Handling Null Values — Pandas vs Polars
Published:
• Last updated:
• By Jeferson Peter
Polars & Pandas
Imagine you’re working with a dataset that has missing values for some columns.
How do you clean or fill them?
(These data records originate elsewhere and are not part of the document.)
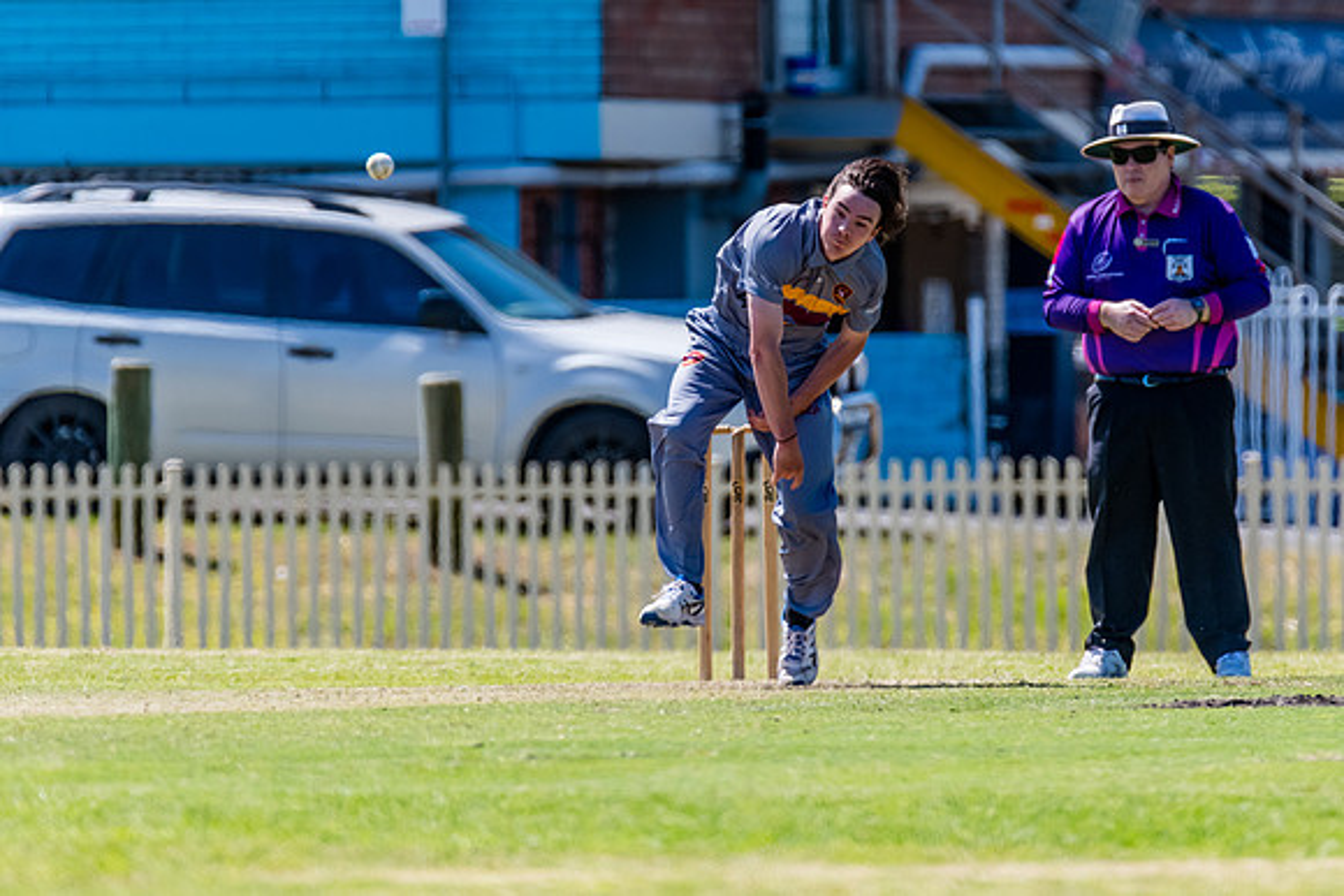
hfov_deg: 2.3
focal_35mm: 879
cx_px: 704
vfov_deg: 1.6
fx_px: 32812
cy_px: 349
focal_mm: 600
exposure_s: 1/2000
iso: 640
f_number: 6.3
Pandas and Polars provide simple tools to handle nulls.
Example data
import pandas as pd
import polars as pl
import numpy as np
data = {"name": ["Alice", "Bob", None], "score": [10, None, 30]}
df_pd = pd.DataFrame(data)
df_pl = pl.DataFrame(data)
Dropping nulls
# Pandas
print(df_pd.dropna())
# name score
# 0 Alice 10.0
# 2 None 30.0
# Polars
print(df_pl.drop_nulls())
# shape: (1, 2)
# ┌───────┬───────┐
# │ name ┆ score │
# │ --- ┆ --- │
# │ str ┆ i64 │
# ╞═══════╪═══════╡
# │ Alice ┆ 10 │
# └───────┴───────┘
Filling nulls
# Pandas
print(df_pd.fillna({"name": "Unknown", "score": 0}))
# name score
# 0 Alice 10.0
# 1 Bob 0.0
# 2 Unknown 30.0
# Polars
print(df_pl.fill_null(strategy="forward"))
# shape: (3, 2)
# ┌───────┬───────┐
# │ name ┆ score │
# │ --- ┆ --- │
# │ str ┆ i64 │
# ╞═══════╪═══════╡
# │ Alice ┆ 10 │
# │ Bob ┆ 10 │
# │ Bob ┆ 30 │
# └───────┴───────┘
Conclusion
- Pandas:
dropna()
,fillna()
are the main methods. - Polars:
drop_nulls()
,fill_null()
provide similar functionality. - Both give flexible options to handle missing values efficiently.